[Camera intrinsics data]
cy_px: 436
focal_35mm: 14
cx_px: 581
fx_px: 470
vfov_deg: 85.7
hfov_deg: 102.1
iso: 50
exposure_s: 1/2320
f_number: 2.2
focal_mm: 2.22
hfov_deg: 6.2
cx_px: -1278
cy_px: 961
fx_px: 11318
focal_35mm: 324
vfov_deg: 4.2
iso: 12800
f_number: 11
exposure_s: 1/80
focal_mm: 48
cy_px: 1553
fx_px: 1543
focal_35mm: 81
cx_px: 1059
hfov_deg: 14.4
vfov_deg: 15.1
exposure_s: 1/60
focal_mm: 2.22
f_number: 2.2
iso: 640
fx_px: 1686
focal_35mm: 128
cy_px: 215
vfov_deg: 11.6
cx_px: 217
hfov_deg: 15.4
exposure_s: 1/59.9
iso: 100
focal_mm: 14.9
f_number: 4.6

---

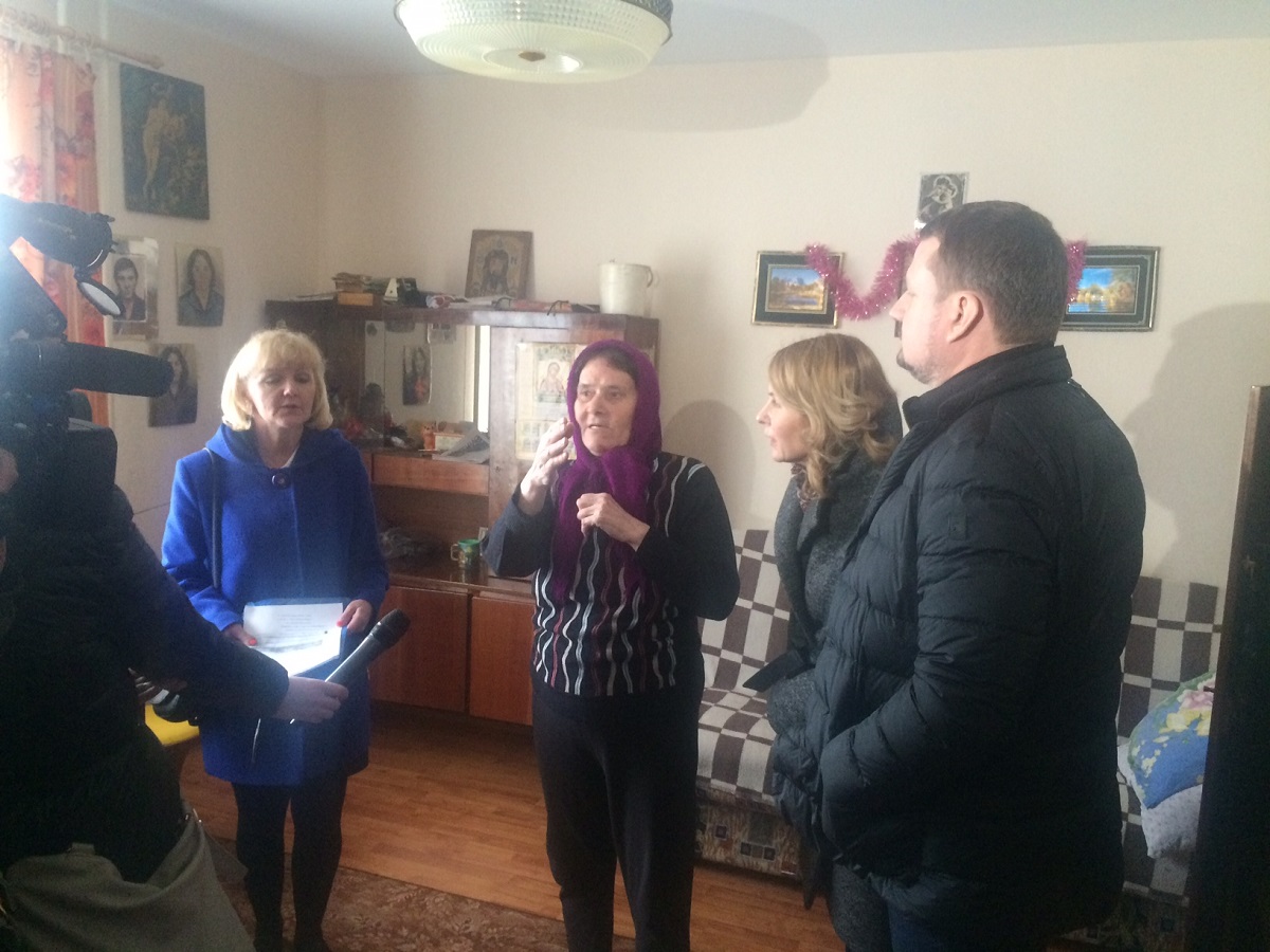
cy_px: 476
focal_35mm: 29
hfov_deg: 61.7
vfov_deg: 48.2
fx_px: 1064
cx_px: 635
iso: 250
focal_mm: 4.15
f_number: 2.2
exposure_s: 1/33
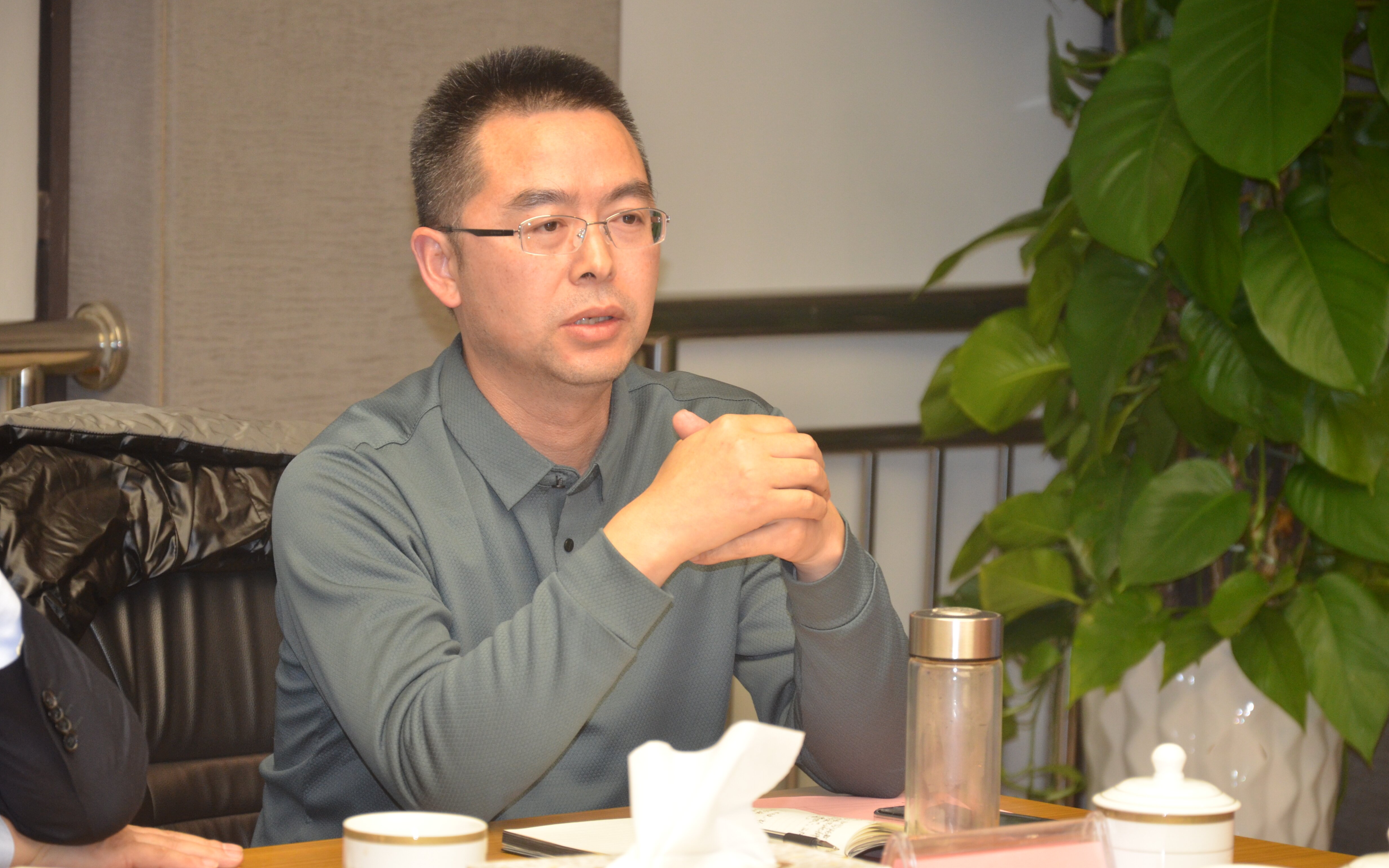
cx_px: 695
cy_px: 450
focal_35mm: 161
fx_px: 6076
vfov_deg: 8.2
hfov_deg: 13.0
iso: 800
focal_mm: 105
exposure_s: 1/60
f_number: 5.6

■ **Requirement**: From the records above, transcribe exactly the run of lines that opens with the line holding "vfov_deg: 85.7" and closes with the line holding "hfov_deg: 14.4", both included.

■ **Result**:
vfov_deg: 85.7
hfov_deg: 102.1
iso: 50
exposure_s: 1/2320
f_number: 2.2
focal_mm: 2.22
hfov_deg: 6.2
cx_px: -1278
cy_px: 961
fx_px: 11318
focal_35mm: 324
vfov_deg: 4.2
iso: 12800
f_number: 11
exposure_s: 1/80
focal_mm: 48
cy_px: 1553
fx_px: 1543
focal_35mm: 81
cx_px: 1059
hfov_deg: 14.4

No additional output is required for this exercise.